Le projet de loi n° 59.24 relatif à l’enseignement supérieur et à la recherche scientifique au Maroc, qui a été soumis au parlement marocain fin septembre 2025, a encore suscité l’ire des syndicats d’étudiants et d’enseignants. De nombreuses organisations ont considéré le projet de loi comme une régression par rapport aux acquis de l’université marocaine et une menace pour son indépendance.
Le projet de loi a été principalement critiqué car il a été formulé unilatéralement sans réelle implication des principaux intervenants tels que les professeurs et les étudiants, et n’a pas non plus été présenté en consultation avec eux. Les syndicats et les organisations étudiantes ont soulevé des plaintes concernant la nature démocratique du processus législatif.

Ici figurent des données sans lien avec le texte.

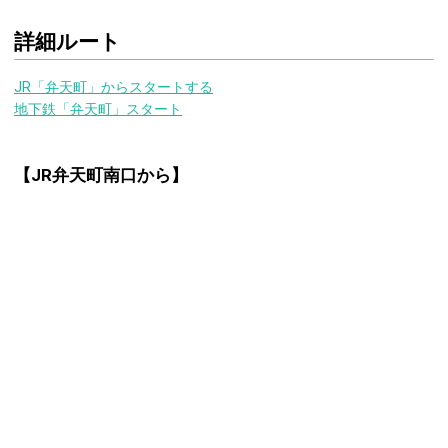
詳細ルート
JR「弁天町」からスタートする
地下鉄「弁天町」スタート
【JR弁天町南口から】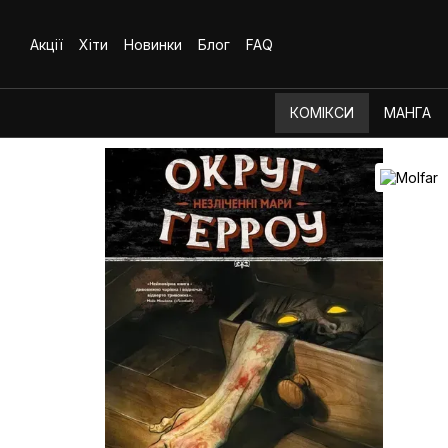
Перейти до основного контенту
Акції
Хіти
Новинки
Блог
FAQ
КОМІКСИ
МАНГА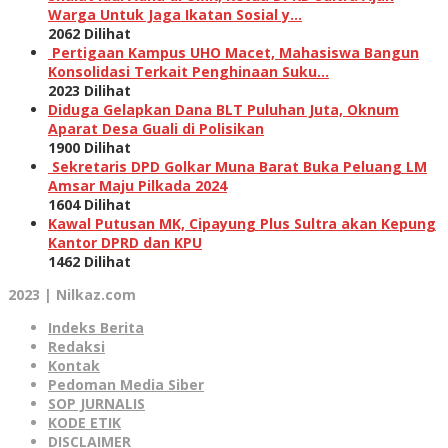
Warga Untuk Jaga Ikatan Sosial y…
2062 Dilihat
Pertigaan Kampus UHO Macet, Mahasiswa Bangun
Konsolidasi Terkait Penghinaan Suku…
2023 Dilihat
Diduga Gelapkan Dana BLT Puluhan Juta, Oknum
Aparat Desa Guali di Polisikan
1900 Dilihat
Sekretaris DPD Golkar Muna Barat Buka Peluang LM
Amsar Maju Pilkada 2024
1604 Dilihat
Kawal Putusan MK, Cipayung Plus Sultra akan Kepung
Kantor DPRD dan KPU
1462 Dilihat
2023 | Nilkaz.com
Indeks Berita
Redaksi
Kontak
Pedoman Media Siber
SOP JURNALIS
KODE ETIK
DISCLAIMER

En particulier, les articles 71, 72 et 73 du projet ont fait l’objet d’un large rejet de la part des étudiants. Ces articles limitent le droit de s’organiser au sein des institutions universitaires, portant atteinte à la liberté d’expression et à l’affiliation politique des étudiants. En outre, les organisations éducatives affirment que ces articles ouvrent la porte à la privatisation des universités publiques, ce qui fermerait les universités de la jeunesse marocaine à la société au sens large.
Les revendications des manifestations sont centrées sur la garantie d’une éducation publique gratuite et de qualité pour tous, l’appel à des réformes complètes des programmes scolaires pour s’aligner sur les besoins du marché du travail moderne, à éviter les salles de classe surpeuplées et à fournir des infrastructures de base dans les zones rurales et reculées, y compris des dortoirs et des transports scolaires.
Le Maroc s’élève contre l’exclusion et les inégalités
Les manifestations de masse observées dans les rues du Maroc, qui risquent de se poursuivre, n’ont pas émergé du néant, mais ont résulté de politiques historiques qui ont contribué à un taux de chômage record chez les jeunes et à la détérioration des services sociaux essentiels, notamment les soins de santé et l’éducation. Les dépenses extravagantes pour la Coupe du monde et les infrastructures de divertissement donnent une image claire des priorités de l’État et de son incapacité à investir dans la population et ses moyens de subsistance.